Outro processo criminal, relativo à compra de livros, foi instaurado pelo MP, no TJPB, sem que fosse verificada, previamente, eventual falha na contratação para aquisição do material didático. Ação que poderia ter sido feita num processo administrativo e, não, criminal.

 

O quinto processo é uma ação pública de improbidade administrativa, instaurada na Vara Única de Conde, contra duas pessoas que fizeram parte da gestão da prefeita Márcia, além dela mesma. Esse processo se baseia em busca e apreensão ilegal determinada pelo MP, sem autorização judicial.

 

Fica evidente que a Justiça Criminal foi eleita com o objetivo de dificultar a defesa e de buscar penas mais graves.

 

Leis – É fácil verificar a judicialização da política na aplicação das leis ao caso, pois práticas corriqueiras de contratação, lícitas e vantajosas para a administração foram transformadas em crime. As mesmas práticas adotadas por diversos municípios se transformaram em crime apenas para a prefeitura de Conde, para uma única prefeita. Sobre o mesmo fato foi apresentada mais de uma denúncia, o que é vedado por lei.

 

Para entender o que é a distorção das leis para a criminalização da política, o que é promover a injustiça, com a palavra o Ministério Público:

“A liderança de RICARDO COUTINHO no empreendimento criminoso é consectário natural do posto por ele ocupado, no Governo do Estado (período de 2011 a 2018), do prestígio político por ele angariado, no cenário regional, e dos atributos de sua personalidade: forte e permeada por atos de concentração de poder. Esses predicados, na verdade, possuem raízes históricas, pois precedem sua atuação no governo local (foi ele prefeito da capital) e foram capazes de influenciar, inclusive, na formação da gestão subsequente. Todos sabem que foi este réu o principal pivô da eleição do atual governador e que capitaneou a manutenção, no Poder Executivo do seu staff de Secretários no centro das decisões políticas” (fls. 64-65).

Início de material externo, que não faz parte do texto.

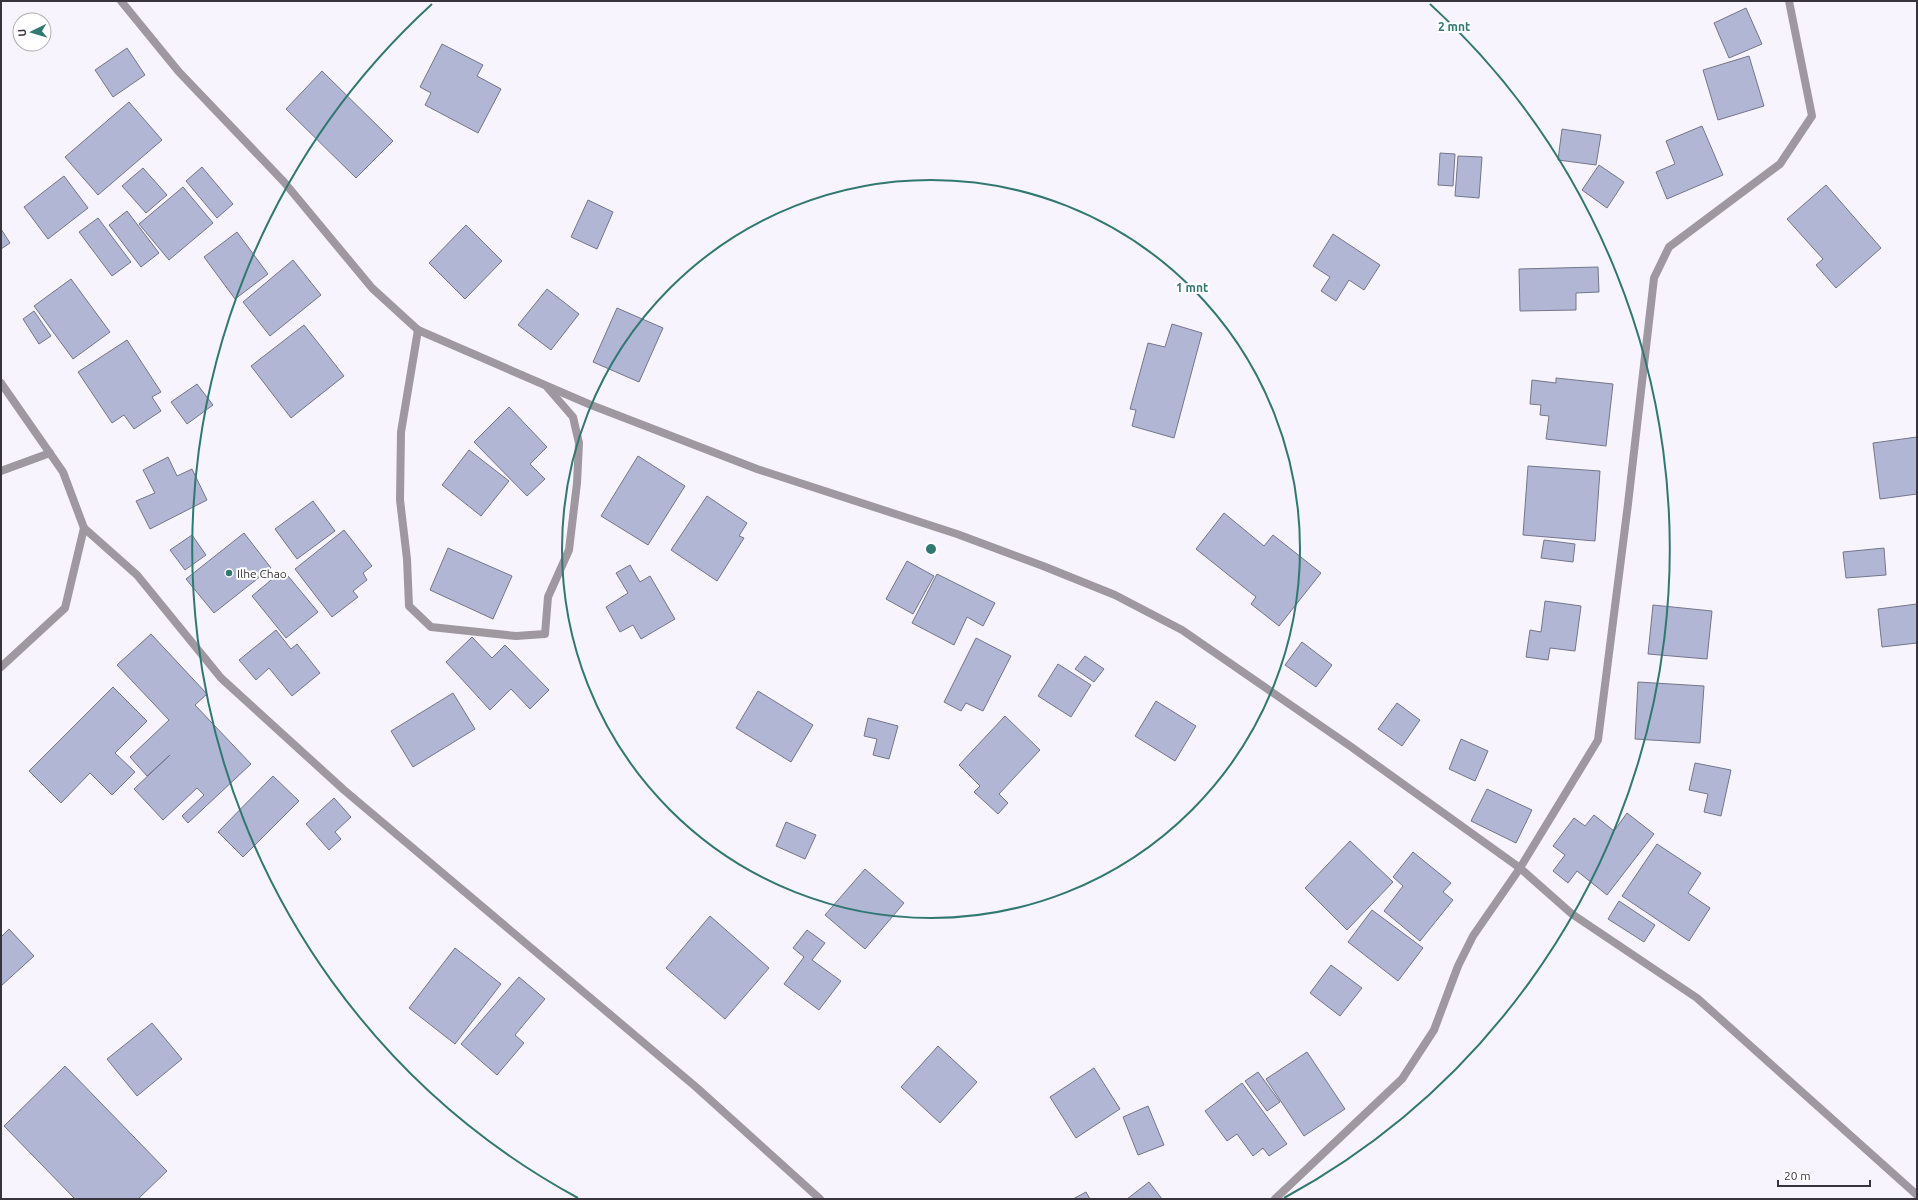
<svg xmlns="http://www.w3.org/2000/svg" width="1918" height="1200" viewBox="0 0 1918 1200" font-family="Ubuntu,sans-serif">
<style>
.building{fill:#b1b6d5;stroke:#73768a}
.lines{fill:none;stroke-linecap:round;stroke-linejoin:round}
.minor{stroke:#a098a0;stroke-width:8}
.ring{fill:none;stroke:#317870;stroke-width:2}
.poi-dot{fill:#317870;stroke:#fff;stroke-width:1.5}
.labels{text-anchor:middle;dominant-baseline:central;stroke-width:4;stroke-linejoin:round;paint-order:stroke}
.poi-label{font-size:12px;fill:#37343d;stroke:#fff;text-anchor:start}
.centre{fill:#317870;stroke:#fff;stroke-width:2}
.ring-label{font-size:12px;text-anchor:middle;font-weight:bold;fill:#317870;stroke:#fff;stroke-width:4;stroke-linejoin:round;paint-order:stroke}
</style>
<rect width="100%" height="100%" fill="#f8f4fd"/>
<g class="building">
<polygon points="1746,8 1762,44 1729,58 1714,23"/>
<polygon points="442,44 483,65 477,76 501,89 478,133 425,105 431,93 420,87"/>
<polygon points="127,48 145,75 113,97 95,70"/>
<polygon points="1749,56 1764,106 1718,120 1703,70"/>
<polygon points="322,71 393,141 356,178 286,109"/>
<polygon points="129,102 162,140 98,195 65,157"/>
<polygon points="1702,126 1723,175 1667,199 1656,172 1675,164 1666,141"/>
<polygon points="1562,129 1601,135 1596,165 1558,160"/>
<polygon points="1440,153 1455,154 1453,186 1438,185"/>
<polygon points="1458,156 1482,157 1479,198 1455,196"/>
<polygon points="1599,165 1624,182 1607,208 1582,190"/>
<polygon points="202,167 233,204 217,218 186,181"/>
<polygon points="143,168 167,195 146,213 122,186"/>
<polygon points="64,176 88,208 48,239 24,207"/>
<polygon points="1826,185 1881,248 1836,288 1816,265 1823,259 1787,219"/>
<polygon points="183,187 213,223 169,260 139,224"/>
<polygon points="588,200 613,212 597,249 571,237"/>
<polygon points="127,211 159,253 141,267 109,225"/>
<polygon points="98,218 131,262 112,276 79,232"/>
<polygon points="466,225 502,261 465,299 429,263"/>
<polygon points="1,229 10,243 1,249"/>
<polygon points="237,232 268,274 235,299 204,257"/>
<polygon points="1333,234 1380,265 1364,290 1349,280 1336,301 1321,291 1330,277 1313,266"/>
<polygon points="293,260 321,295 270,336 243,302"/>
<polygon points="1598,267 1599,292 1576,293 1576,310 1520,311 1519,269"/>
<polygon points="71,279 110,332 73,359 34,306"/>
<polygon points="547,289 579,314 551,350 518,325"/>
<polygon points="617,308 663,328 639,382 593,362"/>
<polygon points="34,311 51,336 39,344 23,319"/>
<polygon points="1172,324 1202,333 1174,438 1132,426 1136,410 1130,409 1148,343 1165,347"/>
<polygon points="304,325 344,376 291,418 251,366"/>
<polygon points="127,340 161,392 152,397 161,411 134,429 124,415 112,423 78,372"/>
<polygon points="1556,378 1613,384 1606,446 1546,439 1549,416 1540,415 1541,405 1530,404 1532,380 1556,383"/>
<polygon points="197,384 213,405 187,424 171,402"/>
<polygon points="509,407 547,447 530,464 545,479 527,496 474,442"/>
<polygon points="1917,437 1917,494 1880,499 1873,443"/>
<polygon points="469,450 509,481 481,516 442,485"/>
<polygon points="638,456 685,486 648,545 601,516"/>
<polygon points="168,457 177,476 192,469 207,500 150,529 136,501 155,493 143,470"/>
<polygon points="1528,466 1600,471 1595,541 1523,535"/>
<polygon points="707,496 747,523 739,536 744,538 717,581 671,550"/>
<polygon points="313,501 335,531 297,559 275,529"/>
<polygon points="1224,513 1264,546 1273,535 1321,573 1279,626 1251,604 1256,597 1196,549"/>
<polygon points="344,530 372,566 363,573 367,580 353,591 358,597 332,617 295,569"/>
<polygon points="244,533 271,568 214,613 186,579"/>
<polygon points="192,535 206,555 185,570 170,550"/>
<polygon points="1544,540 1575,544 1573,562 1541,558"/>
<polygon points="448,548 512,576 493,619 430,590"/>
<polygon points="1884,548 1886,575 1846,578 1843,552"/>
<polygon points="907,561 934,576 913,614 886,599"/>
<polygon points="630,565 640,582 650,576 675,619 641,639 633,625 620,632 606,607 628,593 616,573"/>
<polygon points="283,570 318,612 286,638 252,596"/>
<polygon points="937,574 995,603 983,626 967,617 954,645 912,623"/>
<polygon points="1545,601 1581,606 1575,651 1550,648 1548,660 1526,657 1530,630 1541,632"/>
<polygon points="1917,604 1917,643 1882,647 1878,609"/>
<polygon points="1653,605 1712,611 1707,659 1648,654"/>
<polygon points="276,630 291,649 297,644 320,673 292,696 269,668 256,680 239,660"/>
<polygon points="151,634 207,694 195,705 251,764 188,823 182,816 204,795 197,788 163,820 134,789 170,755 147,776 130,757 169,720 117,665"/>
<polygon points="472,637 492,658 505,645 549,690 530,709 511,689 490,710 446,662"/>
<polygon points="976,638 1011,656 983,711 966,703 961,711 944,702"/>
<polygon points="1302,642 1332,665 1316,687 1285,665"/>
<polygon points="1085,656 1104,669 1094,682 1075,669"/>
<polygon points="1058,664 1091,685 1071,717 1038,696"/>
<polygon points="1638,682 1704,686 1700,743 1635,739"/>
<polygon points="113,687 147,721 115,753 135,772 112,795 90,773 61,803 29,771"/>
<polygon points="758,691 813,725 791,762 736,728"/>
<polygon points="453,693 475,729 413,767 391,731"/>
<polygon points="1156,701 1196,726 1175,761 1135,736"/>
<polygon points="1397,703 1420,720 1402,746 1378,729"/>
<polygon points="1005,716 1040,750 999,794 1008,803 998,814 974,792 980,786 959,765"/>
<polygon points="868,718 898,726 889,759 873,755 877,739 864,736"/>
<polygon points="1461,739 1488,751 1475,781 1449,769"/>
<polygon points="1695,763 1731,770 1721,816 1704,812 1708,794 1689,790"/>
<polygon points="273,776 299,801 243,857 218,832"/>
<polygon points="1487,789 1532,810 1516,843 1471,821"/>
<polygon points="334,798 351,817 335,832 341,839 329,850 306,824"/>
<polygon points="1627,813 1654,834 1607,895 1577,871 1568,883 1553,871 1565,855 1553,846 1574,818 1585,826 1594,815 1614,831"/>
<polygon points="786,822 816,835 805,859 776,846"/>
<polygon points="1350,841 1393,882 1347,930 1305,888"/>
<polygon points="1657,844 1701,873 1688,893 1710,908 1689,941 1622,896"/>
<polygon points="1413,852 1451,883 1443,892 1453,900 1420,941 1384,911 1403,886 1393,877"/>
<polygon points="865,869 904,903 865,949 825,915"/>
<polygon points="1619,901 1655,925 1644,942 1608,919"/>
<polygon points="1372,910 1423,948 1398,981 1348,942"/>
<polygon points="710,916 769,968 725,1019 666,968"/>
<polygon points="9,929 34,956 1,986 1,937"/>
<polygon points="807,930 825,943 812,960 841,981 819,1010 784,984 804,957 793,948"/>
<polygon points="455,948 501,984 455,1044 409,1008"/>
<polygon points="1331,965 1362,988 1340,1016 1310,993"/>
<polygon points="519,977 545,999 515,1035 524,1043 497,1075 461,1044"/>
<polygon points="152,1023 182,1059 137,1096 107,1059"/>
<polygon points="938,1046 977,1082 940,1123 901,1087"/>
<polygon points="1307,1052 1345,1109 1304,1136 1266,1079"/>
<polygon points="65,1066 167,1171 138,1199 75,1199 4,1126"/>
<polygon points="1094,1068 1120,1109 1076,1138 1050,1097"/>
<polygon points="1258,1072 1280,1102 1267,1111 1245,1081"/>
<polygon points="1242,1083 1287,1144 1269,1156 1263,1148 1253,1156 1237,1134 1227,1141 1205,1111"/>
<polygon points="1148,1106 1164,1145 1138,1155 1123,1117"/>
<polygon points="1149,1182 1162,1199 1127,1199"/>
<polygon points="1086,1192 1090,1199 1073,1199"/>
</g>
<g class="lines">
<g class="minor">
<polyline points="121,1 179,72 284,182 372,288 418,330 591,405 757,469 957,534 1043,566 1115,595 1182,630 1350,746 1520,868 1572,914 1697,998 1917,1195"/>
<polyline points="418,330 401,432 400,500 407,559 409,606 431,627 516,636 545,634 548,597 569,550 577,483 579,443 573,417 547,387"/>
<polyline points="1,383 63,472 84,528 65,608 1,667"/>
<polyline points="1,471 50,453"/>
<polyline points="84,528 137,575 221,678 344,790 696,1087 820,1199"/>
<polyline points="1275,1199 1402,1079 1434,1030 1458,966 1473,936 1520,868 1598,740 1628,504 1654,278 1669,247 1780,164 1812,116 1789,1"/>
</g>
</g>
<g class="ring">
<circle cx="931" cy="549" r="369"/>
<path d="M578 1198A739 739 0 0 1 432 4M1430 4A739 739 0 0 1 1284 1198"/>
</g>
<circle class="poi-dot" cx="229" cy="573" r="4"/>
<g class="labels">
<g class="poi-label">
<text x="237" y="573">Ilhe Chao</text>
</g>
</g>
<circle cx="931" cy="549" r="6" class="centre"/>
<g class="ring-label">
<text x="1454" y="31">2 mnt</text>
<text x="1192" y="292">1 mnt</text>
</g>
<rect width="1918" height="1200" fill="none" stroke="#37343d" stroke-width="4"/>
<g transform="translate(32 32) rotate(265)"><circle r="19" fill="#ffffff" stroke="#afaeb1"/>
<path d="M0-3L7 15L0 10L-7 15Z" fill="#317870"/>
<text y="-6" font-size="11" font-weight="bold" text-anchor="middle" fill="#37343d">U</text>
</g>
<path d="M1778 1180v6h92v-6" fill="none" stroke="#37343d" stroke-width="2"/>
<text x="1784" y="1180" font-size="12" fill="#37343d" stroke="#ffffff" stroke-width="3" paint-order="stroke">20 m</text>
</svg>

Externalidades – O caso foi amplamente divulgado nas imprensas local e nacional, com vazamento de dados e de informações, além de declarações públicas feitas por membros do MP, promovendo-se, com isso, um grande espetáculo midiático. Também foram feitas publicações nas páginas oficiais dos órgãos do sistema judicial e em redes sociais. A página do Tribunal de Justiça da Paraíba dá grande destaque ao assunto, com publicações regulares de matérias acerca daquela Operação.